The change in the law was not from the benevolence of lawmakers. No, it was because politicians needed the vote of workers at election time. It had become untenable to those workers that their voice - the union - was criminalised for seeking to improve their wages and working conditions, and so, increasingly, governments had to make concessions to labour by legislating more worker-friendly laws.
The common law - except for statutory intervention - has always favoured the business class in preference to workers. That is why Dr Taylor highlights the passage of the 1974 Labour Relations and Industrial Disputes Act as one of the most important pieces of legislation since the Emancipation Act of 1838. So, prior to the establishment of the Labour Tribunal in Jamaica in 1974, the worker had to seek recourse in the courts. The courts frowned upon reinstatement, and would not compel an employer to re-employ a worker, no matter how egregious the unlawful circumstances surrounding his dismissal were. So the worker could only receive damages in lieu of reinstatement.

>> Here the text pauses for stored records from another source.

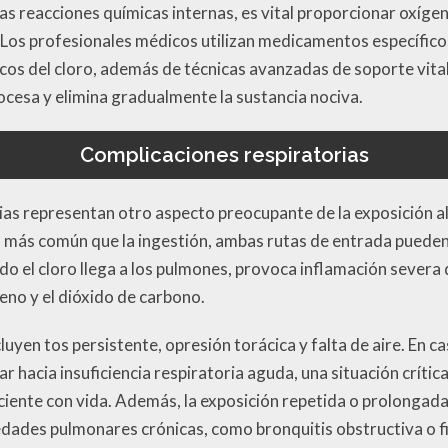
as reacciones químicas internas, es vital proporcionar oxíge
e. Los profesionales médicos utilizan medicamentos específic
icos del cloro, además de técnicas avanzadas de soporte vita
ocesa y elimina gradualmente la sustancia nociva.
Complicaciones respiratorias
ias representan otro aspecto preocupante de la exposición al
s más común que la ingestión, ambas rutas de entrada pueden
ndo el cloro llega a los pulmones, provoca inflamación severa
eno y el dióxido de carbono.
luyen tos persistente, opresión torácica y falta de aire. En 
 hacia insuficiencia respiratoria aguda, una situación crític
iente con vida. Además, la exposición repetida o prolongada
dades pulmonares crónicas, como bronquitis obstructiva o f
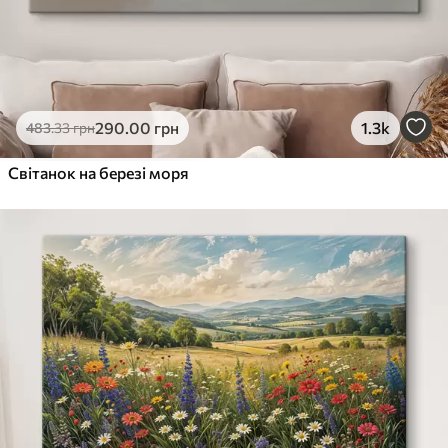
290
.00
грн
1.3k
483
.33
грн
Світанок на березі моря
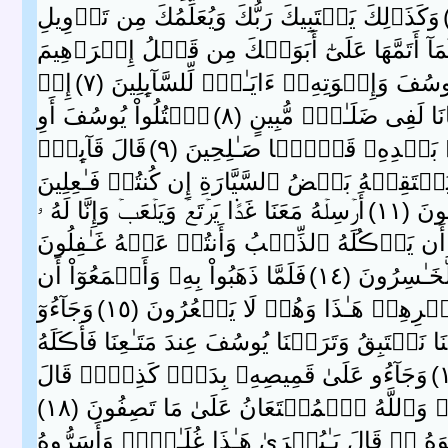
وَكَذَٲلِكَ يَجۡتَبِيكَ رَبُّكَ وَيُعَلِّمُكَ مِن تَأۡوِيلِ
آ أَتَمَّهَا عَلَىٰٓ أَبَوَيۡكَ مِن قَبۡلُ إِبۡرَٲهِيمَ
فَ وَإِخۡوَتِهِۦۤ ءَايَـٰتٌ۬ لِّلسَّآٮِٕلِينَ ( ٧ )
إِذۡ
نَا لَفِى ضَلَـٰلٍ۬ مُّبِينٍ ( ٨ )
ٱقۡتُلُواْ يُوسُفَ أَوِ
َعۡدِهِۦ قَوۡمً۬ا صَـٰلِحِينَ ( ٩ )
قَالَ قَآٮِٕلٌ۬
تَقِطۡهُ بَعۡضُ ٱلسَّيَّارَةِ إِن كُنتُمۡ فَـٰعِلِينَ
َ ( ١١ )
أَرۡسِلۡهُ مَعَنَا غَدً۬ا يَرۡتَعۡ وَيَلۡعَبۡ وَإِنَّا لَهُ ۥ
فُ أَن يَأۡڪُلَهُ ٱلذِّئۡبُ وَأَنتُمۡ عَنۡهُ غَـٰفِلُونَ
ـٰسِرُونَ ( ١٤ )
فَلَمَّا ذَهَبُواْ بِهِۦ وَأَجۡمَعُوٓاْ أَن
مۡرِهِمۡ هَـٰذَا وَهُمۡ لَا يَشۡعُرُونَ ( ١٥ )
وَجَآءُوٓ
َهَبۡنَا نَسۡتَبِقُ وَتَرَڪۡنَا يُوسُفَ عِندَ مَتَـٰعِنَا فَأَڪَلَهُ
وَجَآءُو عَلَىٰ قَمِيصِهِۦ بِدَمٍ۬ كَذِبٍ۬‌ۚ قَالَ
َّهُ ٱلۡمُسۡتَعَانُ عَلَىٰ مَا تَصِفُونَ ( ١٨ )
 ۥ‌ۖ قَالَ يَـٰبُشۡرَىٰ هَـٰذَا غُلَـٰمٌ۬‌ۚ وَأَسَرُّوهُ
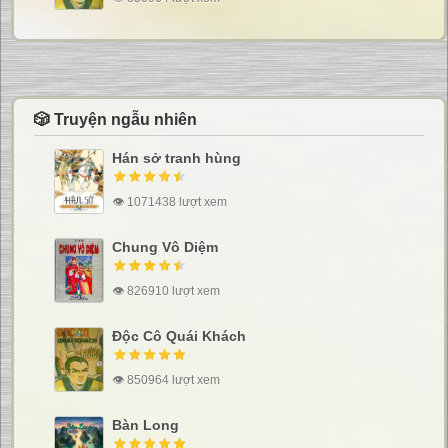
🎲 Truyện ngẫu nhiên
Hán sở tranh hùng
👁 1071438 lượt xem
Chung Vô Diệm
👁 826910 lượt xem
Độc Cô Quái Khách
👁 850964 lượt xem
Bàn Long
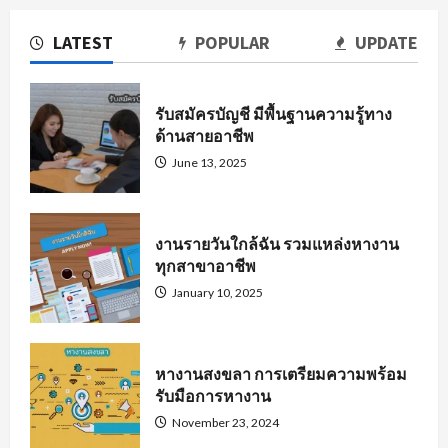
LATEST
POPULAR
UPDATE
รับสมัครบัญชี มีพื้นฐานความรู้ทาง
ด้านสายอาชีพ
June 13, 2025
งานรายวันใกล้ฉัน รวมแหล่งหางาน
ทุกสาขาอาชีพ
January 10, 2025
หางานสงขลา การเตรียมความพร้อม
รับมือการหางาน
November 23, 2024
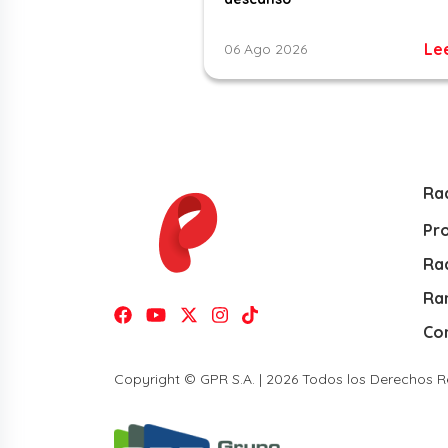
Le
06 Ago 2026
Ra
Pr
Rad
Ra
Co
Copyright © GPR S.A. | 2026 Todos los Derechos 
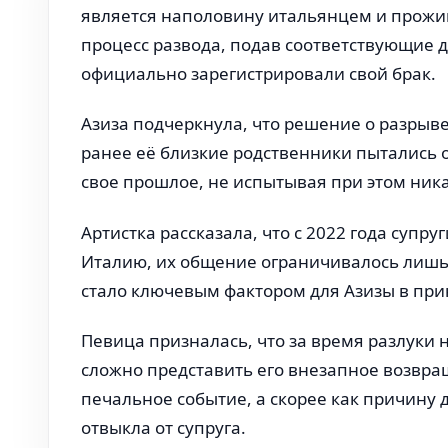
является наполовину итальянцем и прожив
процесс развода, подав соответствующие до
официально зарегистрировали свой брак.
Азиза подчеркнула, что решение о разрыве
ранее её близкие родственники пытались о
свое прошлое, не испытывая при этом ни
Артистка рассказала, что с 2022 года супру
Италию, их общение ограничивалось лишь 
стало ключевым фактором для Азизы в при
Певица призналась, что за время разлуки 
сложно представить его внезапное возвр
печальное событие, а скорее как причину 
отвыкла от супруга.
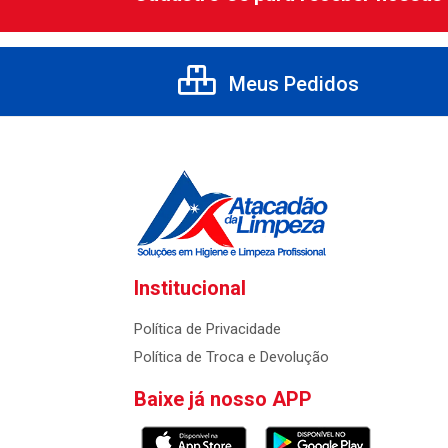
Meus Pedidos
Institucional
Política de Privacidade
Política de Troca e Devolução
Baixe já nosso APP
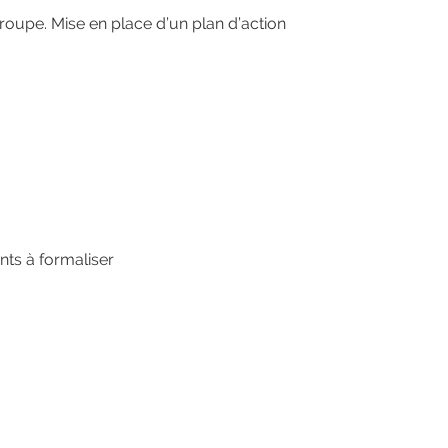
groupe.
Mise en place d’un plan d’action
ents à formaliser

These damages were usually assessed in favour of the employer. The courts would not give an award above a formula that estimated "the amount of time it would take the unlawfully dismissed worker, with the best of efforts, to find new employment in the job market". Invariably, this would be no more than three months' pay.
Naturally, this approach to an unjustifiable dismissal presented incentive to a shrewd employer to make the calculated decision to - without good cause - dismiss a long-standing worker or an active union delegate, thereby avoiding the payment of severance earned by this long-service employee.
The Labour Relations and Industrial Tribunal revolutionised the remedies open to the worker, wresting labour disputes from the halls of the Supreme Court and taking them to the tribunal, where a member elected by the union, one employer representative, and the third, an independent member, could deliberate on labour disputes.
We should never take the inclusion of a union representative to sit and deliberate on labour disputes as an achievement of any small measure. The judges of the courts have been more closely aligned to the employer class than the working class. Judges themselves have, sometimes, been quite conscious of their particular bias.